For dispersion measure, we consider the followings

$\text {sd}_{\tau }(X_{t})= \sqrt {\text {Var}(\{X_{t_{i}}\})}$, where $\{X_{t_{i}}\}$ denote observations in the patch $P_{t}^{\tau }(X_{t})$.
$R_{t}^{\tau }(X_{t})=U_{t}^{\tau }(X_{t})-L_{t}^{\tau }(X_{t})$, which represents the envelope range.

Figure 5 shows $\text {Ave}_{t}^{\tau }(X_{t})$ and $\text {sd}_{t}^{\tau }(X_{t})$ with size parameters τ=8,32,64 for a noisy signal X_t=25 cos(0.1πt) cos(πt)+σε_t, where σ=1.8 and ε_t denote i.i.d. standard Gaussian random variables. As the value of size parameter τ increases, a central measure $\text {Ave}_{t}^{\tau }(X_{t})$ is getting smoother with representing the global trend of the observations. On the other hand, the values of $\text {sd}_{t}^{\tau }(X_{t})$ at both boundaries are large, and $\text {sd}_{t}^{\tau }(X_{t})$ becomes larger as τ increases since a large patch contains more observations. Further, it seems that $\text {sd}_{t}^{\tau }(X_{t})$ by τ=64 is capable of identifying the temporal variability of the signal well. The derivations of statistics are not limited in the above definitions, which can be further defined by other measures such as trimmed mean and median absolute deviation of the patch $P_{t}^{\tau }(X_{t})$.

# Parts of the exercise
**A)** Answer these questions from the patch-statistics passage:
(i) What does $R_{t}^{\tau }(X_{t})$ represent?
(ii) What value of σ is used in the noisy signal?
(iii) Which two other measures are named as ways to further define the statistics?
**B)** List every value of the size parameter τ that the patch-statistics passage gives for Figure 5.
The items after this point have no connection to the patch-statistics passage.

Dataset entries:

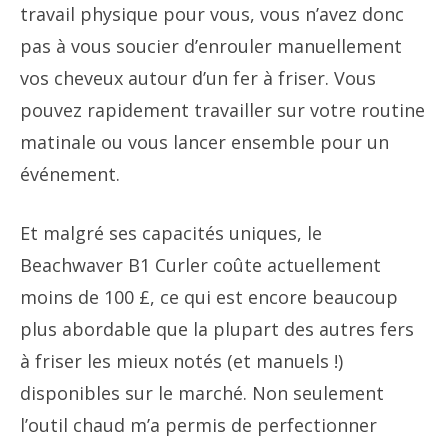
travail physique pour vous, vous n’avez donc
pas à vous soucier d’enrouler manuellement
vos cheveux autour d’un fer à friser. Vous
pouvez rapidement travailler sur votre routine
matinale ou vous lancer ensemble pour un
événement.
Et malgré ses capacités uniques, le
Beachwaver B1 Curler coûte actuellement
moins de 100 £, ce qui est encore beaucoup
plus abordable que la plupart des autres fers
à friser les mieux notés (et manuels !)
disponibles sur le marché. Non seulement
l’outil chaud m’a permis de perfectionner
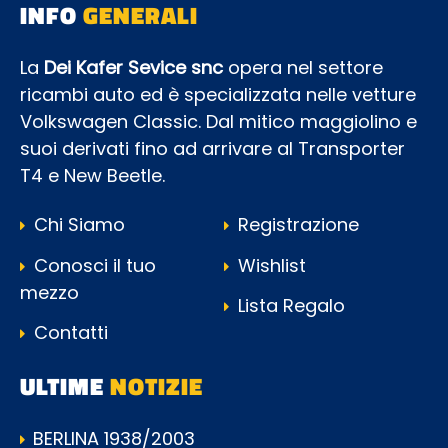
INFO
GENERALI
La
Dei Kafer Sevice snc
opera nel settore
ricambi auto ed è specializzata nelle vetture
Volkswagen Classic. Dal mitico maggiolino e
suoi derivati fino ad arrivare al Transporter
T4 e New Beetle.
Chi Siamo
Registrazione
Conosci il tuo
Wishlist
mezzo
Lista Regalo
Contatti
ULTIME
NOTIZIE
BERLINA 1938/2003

# Answers by item number
**A)**
(i) The envelope range.
(ii) 1.8
(iii) Trimmed mean and median absolute deviation of the patch $P_{t}^{\tau }(X_{t})$.

**B)** 8, 32, 64